• _TASK STATEMENT_:
Render every line of the records below as a JSON list of strings, one string per line, with blank lines and the pictures left out.

──────── WORKING DATA

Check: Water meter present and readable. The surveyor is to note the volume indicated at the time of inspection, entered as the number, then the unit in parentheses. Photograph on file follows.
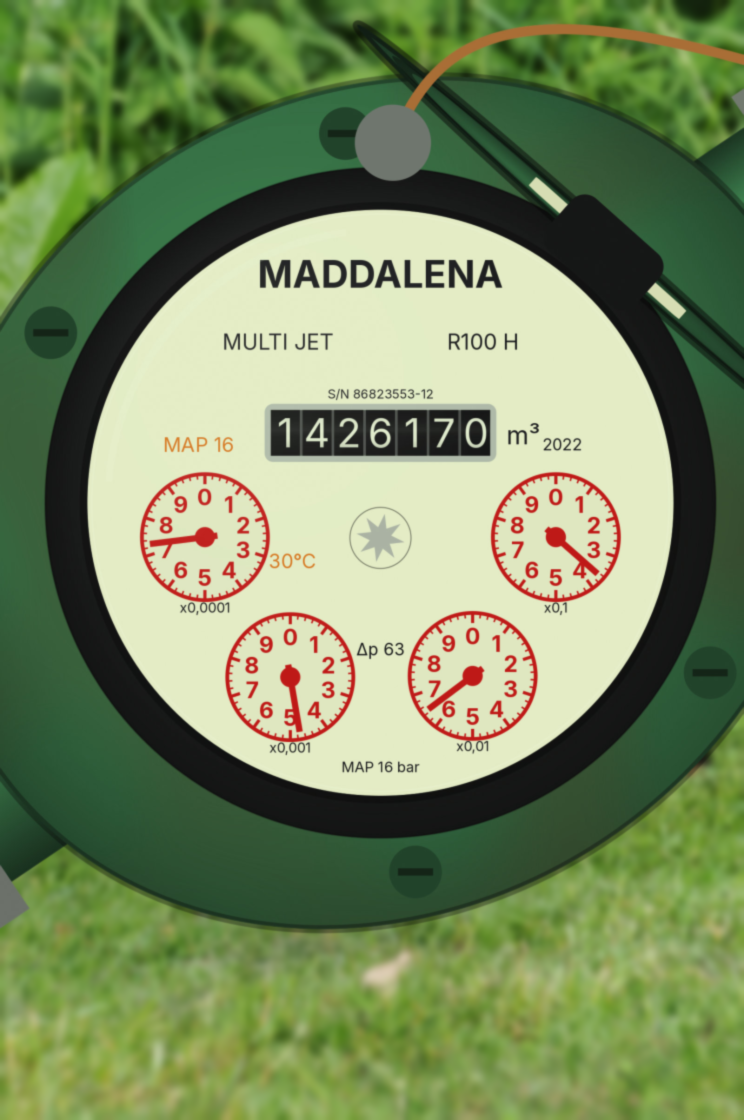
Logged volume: 1426170.3647 (m³)
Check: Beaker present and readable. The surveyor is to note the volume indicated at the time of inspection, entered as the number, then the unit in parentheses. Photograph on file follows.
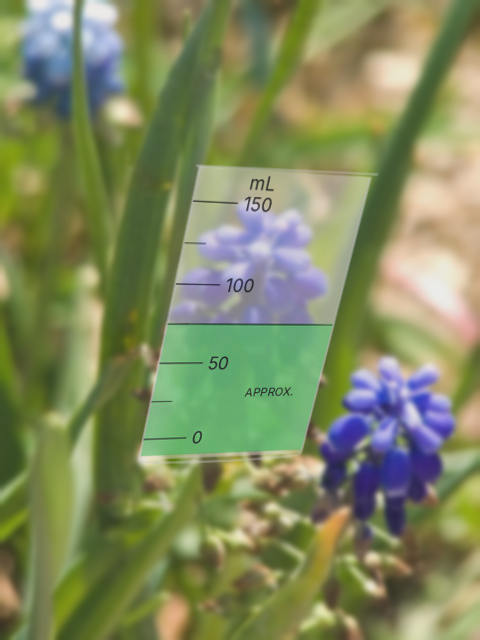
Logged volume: 75 (mL)
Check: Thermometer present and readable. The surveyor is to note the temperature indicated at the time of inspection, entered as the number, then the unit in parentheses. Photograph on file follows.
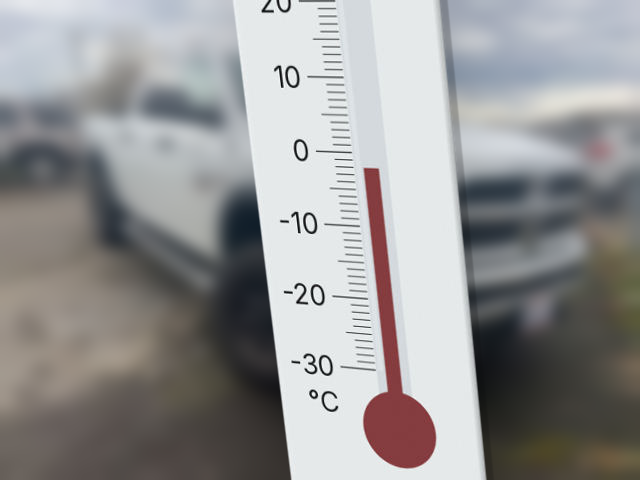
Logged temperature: -2 (°C)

────────────────

• _ANSWER_:
[
  "Check: Water meter present and readable. The surveyor is to note the volume indicated at the time of inspection, entered as the number, then the unit in parentheses. Photograph on file follows.",
  "Logged volume: 1426170.3647 (m³)",
  "Check: Beaker present and readable. The surveyor is to note the volume indicated at the time of inspection, entered as the number, then the unit in parentheses. Photograph on file follows.",
  "Logged volume: 75 (mL)",
  "Check: Thermometer present and readable. The surveyor is to note the temperature indicated at the time of inspection, entered as the number, then the unit in parentheses. Photograph on file follows.",
  "Logged temperature: -2 (°C)"
]